Their music is the melancholic realization of having missed something; of not being in the right place at the right time; of not having done what they should have. If notes were letters, their sounds would be a 19th-century novel of regret: regret for someone not coming home, for a relationship gone wrong, for the Eighties in general, with their optimism and their naiveté. When these three Boston kids showed up to see Mr. John Peel, after being rejected by every American label, revolutions were breaking out elsewhere: in Russia, in Eastern European countries. While in Germany, the Berlin Wall was being torn down and sold as souvenirs, they were recording two live sessions; and then they signed a contract with Rough Trade US, which, after a few years, went bankrupt. Of those two recordings, only a few snippets remain; flashbacks that can't quite remember how they still recall.
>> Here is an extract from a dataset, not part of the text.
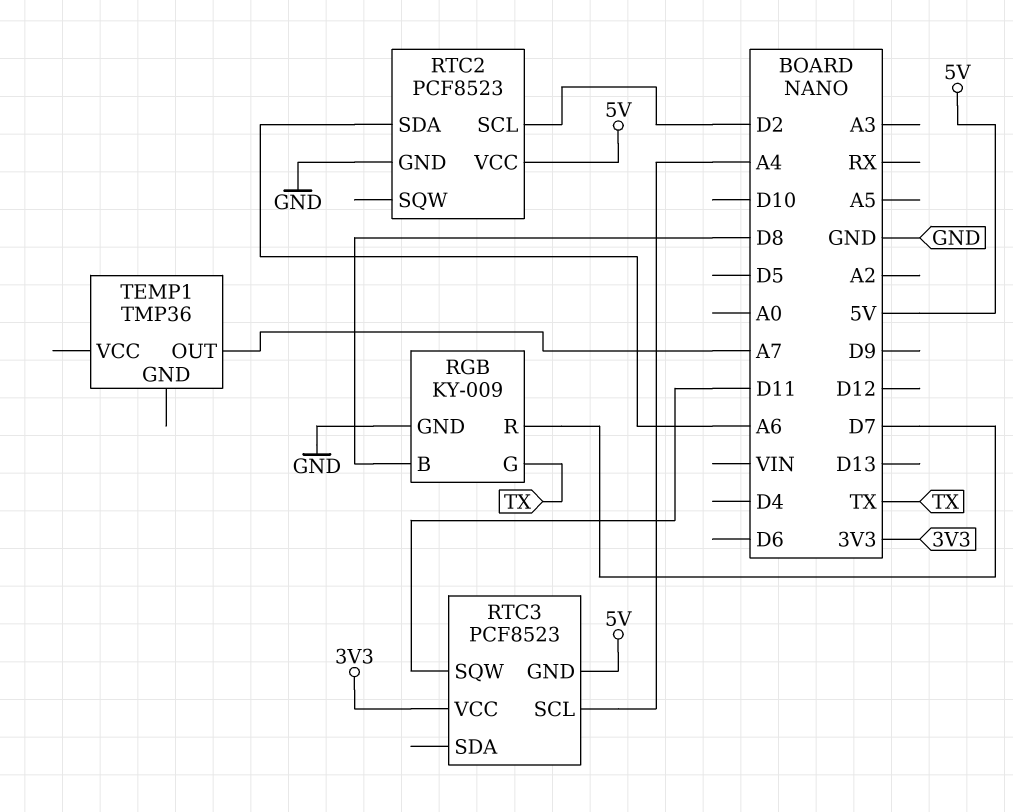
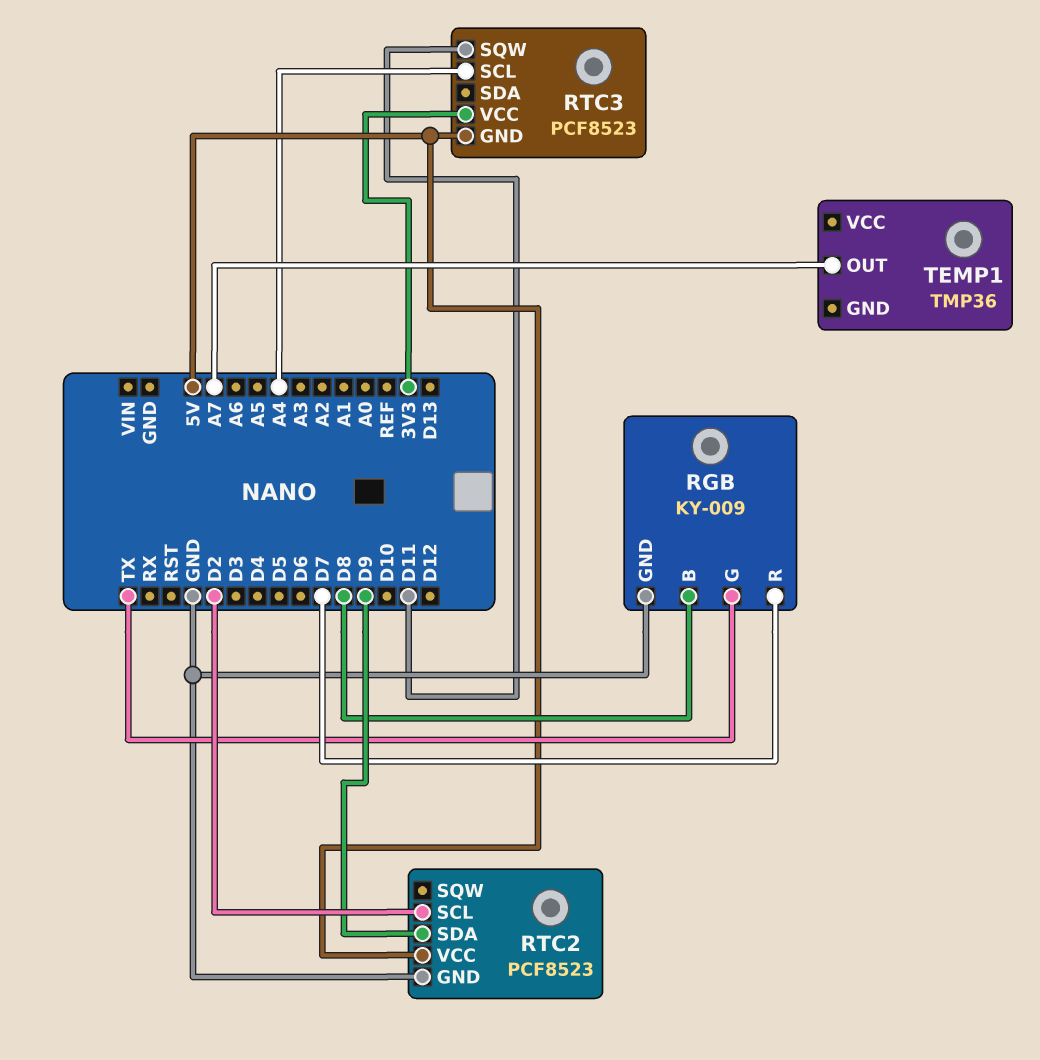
RTC2 pin SDA: A6 -> D9

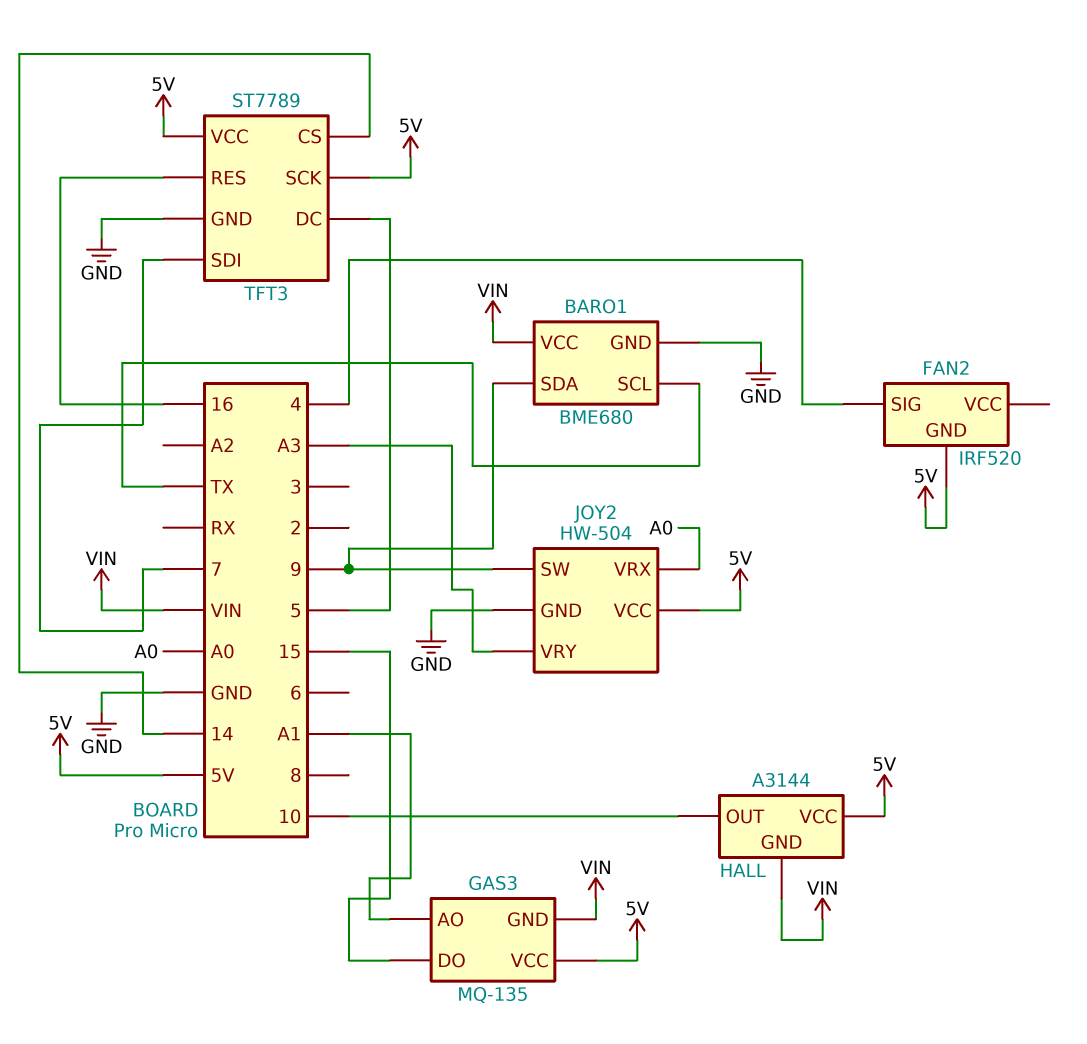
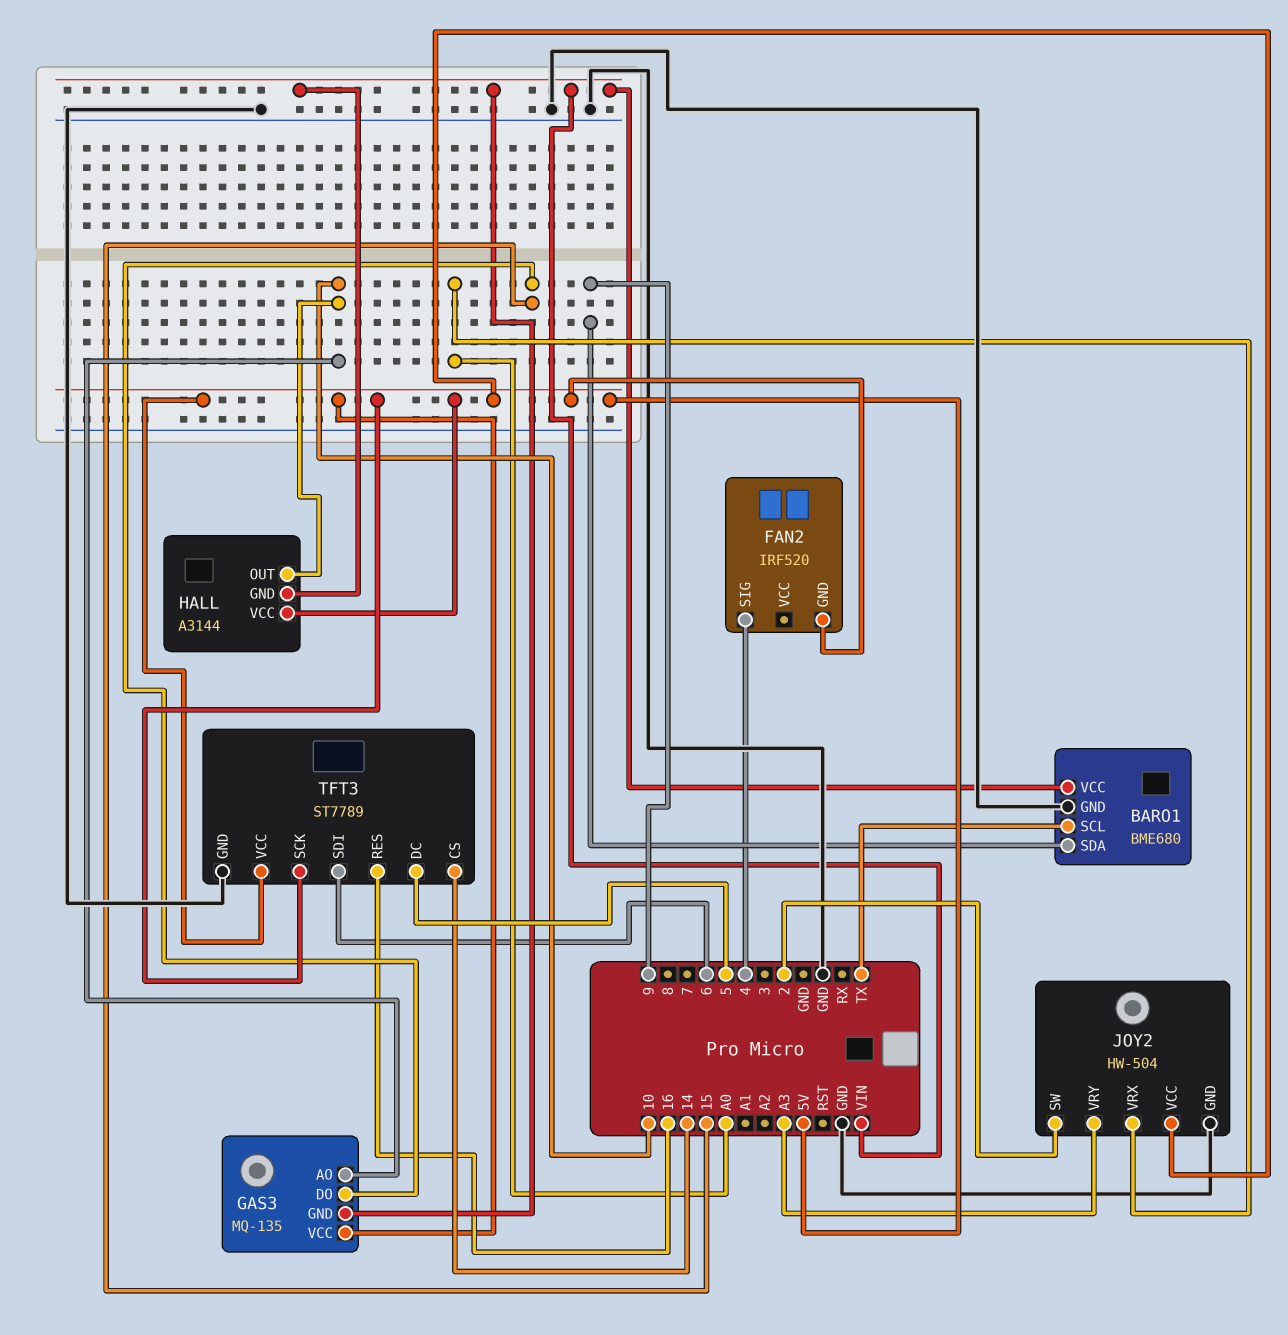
GAS3 pin AO: A1 -> 10
JOY2 pin SW: 9 -> 2
TFT3 pin SDI: 7 -> 6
See all the wonders that you leave behind
Enshrined in some great hourglass
John asked them, "Do you know Submission, by the Pistols?" and they, after exchanging a look, searching for confirmation in each other's eyes, began playing something that is the antithesis to the punk-rock anthem they were asked for.
John realized it wasn't the right night; that this band didn't follow trends, that this band wouldn't clean up at the box office. However, he intuited something fundamental: they knew how to express melancholy like no other, they knew how to describe nostalgia as only the big names like Leonard Cohen and Nick Drake could do. The wonders they had missed, they were able to recreate in music.
Staring at the kitchen sink
Feeling a plastic mood
Feel like things have gotta change
Their songs represent the philosophy of loss and regret, and perfectly describe the arc of their musical lives: swelling only toward the end, when the song is about to end, when someone has already hit the fast forward button on the tape player. They are a psychedelic déjà vu of atmospheres and moments they haven't lived: an homage to the Velvet Underground ("When Will You Come Home"), four excellent covers ("Submission" by the Pistols, "Final Day" by Young Marble Giants, "Moonshot" by Buffy Saint Marie and "Don't Let Our Youth Go To Waste" by Jonathan Richman); infinite inspiration for all shoegazers to come ("Blue Thunder", "Flowers" and "Decomposing Trees").
In 1990, Galaxie 500 disbanded; in the same year, the first pieces of the Soviet dictatorship started to fall, and millions of people gained freedom; but, as usual, they were somewhere else.